Stevie Wonder pose ce motif comme on referme un poing. Jeff Beck frappe la batterie, et déjà le morceau tient debout sans un mot.
La porte du studio s’ouvre. Le son roule dans les postes de radio, se glisse entre les gestes du quotidien, cuisine, voiture, chambre d’adolescent. Il traverse un petit haut-parleur sans perdre son mordant, fait vibrer une portière sans forcer, et jusque dans un vieux frigo qui bourdonne au même rythme sur le comptoir. La main tourne le volume, presque malgré elle.

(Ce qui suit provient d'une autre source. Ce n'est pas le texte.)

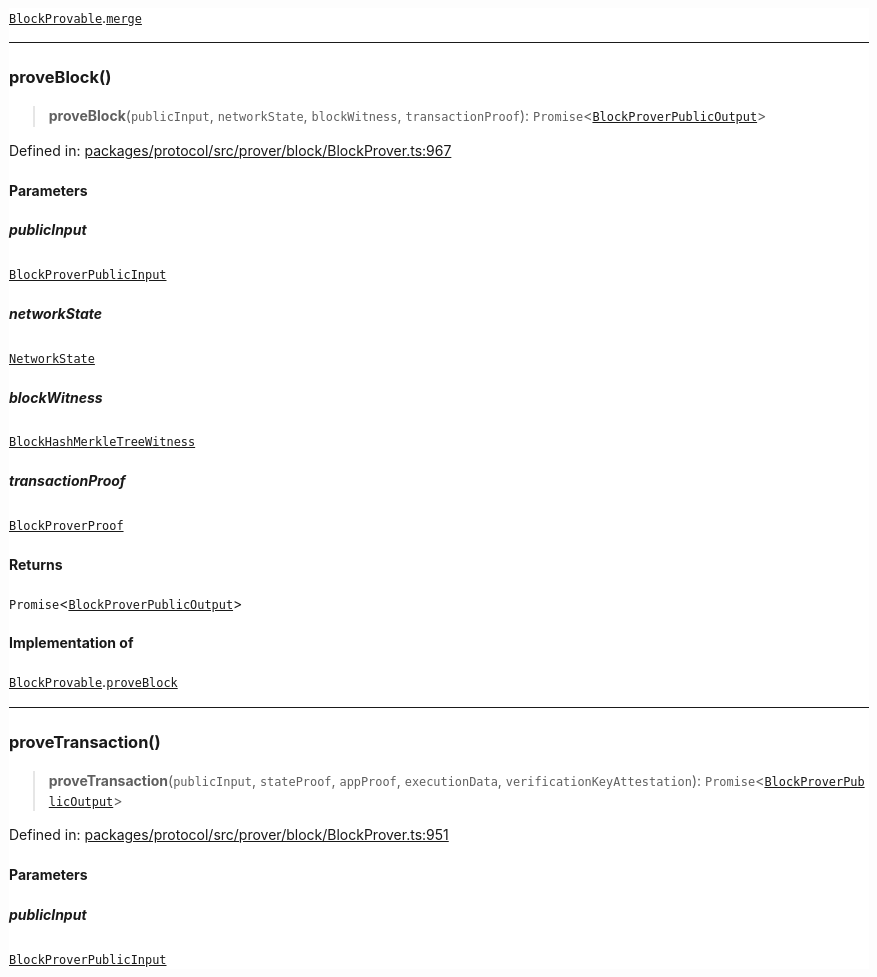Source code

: [`BlockProvable`](../interfaces/BlockProvable.md).[`merge`](../interfaces/BlockProvable.md#merge)

***

### proveBlock()

> **proveBlock**(`publicInput`, `networkState`, `blockWitness`, `transactionProof`): `Promise`\<[`BlockProverPublicOutput`](BlockProverPublicOutput.md)\>

Defined in: [packages/protocol/src/prover/block/BlockProver.ts:967](https://github.com/proto-kit/framework/blob/4d6b3b6da51b3edee0fbf25ce72c1f59ec61e891/packages/protocol/src/prover/block/BlockProver.ts#L967)

#### Parameters

##### publicInput

[`BlockProverPublicInput`](BlockProverPublicInput.md)

##### networkState

[`NetworkState`](NetworkState.md)

##### blockWitness

[`BlockHashMerkleTreeWitness`](BlockHashMerkleTreeWitness.md)

##### transactionProof

[`BlockProverProof`](../type-aliases/BlockProverProof.md)

#### Returns

`Promise`\<[`BlockProverPublicOutput`](BlockProverPublicOutput.md)\>

#### Implementation of

[`BlockProvable`](../interfaces/BlockProvable.md).[`proveBlock`](../interfaces/BlockProvable.md#proveblock)

***

### proveTransaction()

> **proveTransaction**(`publicInput`, `stateProof`, `appProof`, `executionData`, `verificationKeyAttestation`): `Promise`\<[`BlockProverPublicOutput`](BlockProverPublicOutput.md)\>

Defined in: [packages/protocol/src/prover/block/BlockProver.ts:951](https://github.com/proto-kit/framework/blob/4d6b3b6da51b3edee0fbf25ce72c1f59ec61e891/packages/protocol/src/prover/block/BlockProver.ts#L951)

#### Parameters

##### publicInput

[`BlockProverPublicInput`](BlockProverPublicInput.md)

Le corps répond avant la pensée. Un pied cogne sous une table, une épaule roule dans un salon, un pas se cale sur la piste sans attendre le refrain. Tout est là dès la première seconde, entier, tendu.
Les années passent, les supports changent : vinyle trop fort un samedi, cassette rembobinée pour la route, casque au creux de la nuit. Toujours cette secousse sèche qui réveille l’air.
Cinquante ans plus tard, les premières notes suffisent. Une main quitte le volant, une fraction de seconde, et reprend d’elle-même la mesure.